In 1991, figure skater Tonya Harding used the track of "Wild Thing" in the last third of her free skate to win the U.S. Figure Skating Championships.

In the 2000 film Bedazzled, the song is used when Brendan Fraser's character Elliot first meets the Devil, played by Liz Hurley.

In Charlie's Angels: Full Throttle (2003), the song is used to soundtrack the scene in which Cameron Diaz's character Natalie rides a mechanical bull.

In Taxi (2004), Gisele Bündchen's character Vanessa is introduced by the song walking out of a building with her female henchmen as they prepare for another bank robbery.

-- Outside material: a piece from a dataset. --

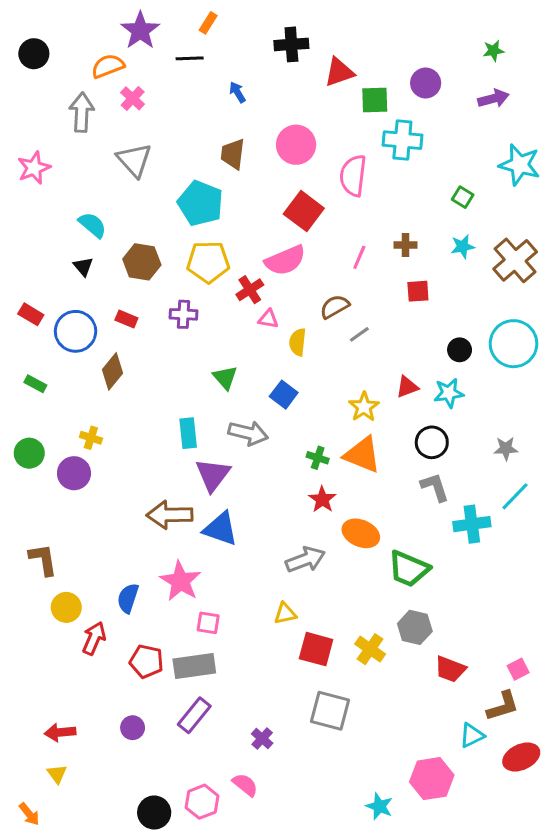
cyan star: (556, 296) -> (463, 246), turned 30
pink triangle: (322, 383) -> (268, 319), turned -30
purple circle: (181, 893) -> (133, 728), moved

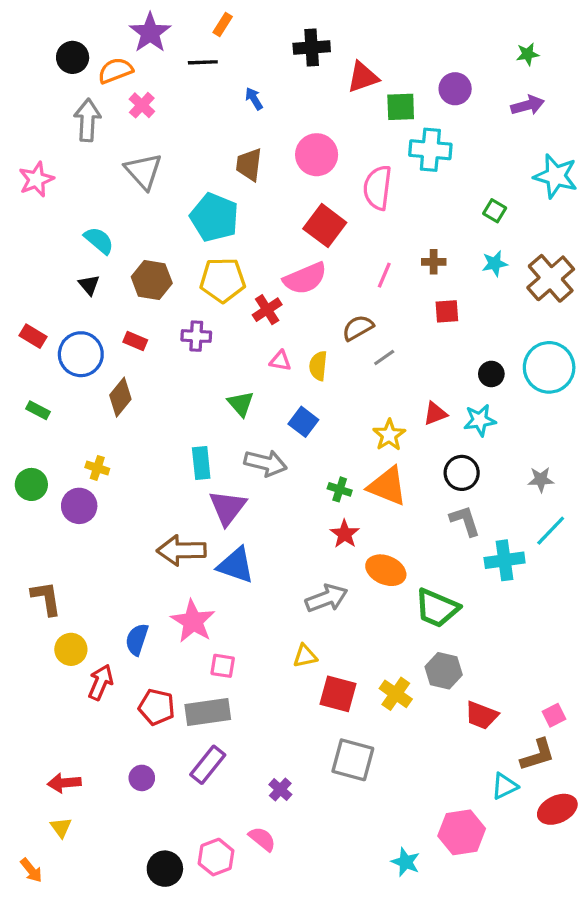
black circle: (34, 54) -> (73, 57), moved
pink triangle: (268, 319) -> (280, 361), moved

The song was used in the trailer for the 2004 film Garfield: The Movie.

The song is also heard, in much-edited form, in the 2016 film The Angry Birds Movie.

In 1989, the song was used in the Season One episode of the TV series Midnight Caller entitled "The Fall". Also in 1989, the song was used in the pilot episode of Doogie Howser, M.D..

The song is briefly heard at a bar in the third chapter of the 2012 video game The Darkness II.

In 2012, Bob Sinclar and Snoop Dogg made an electro house cover.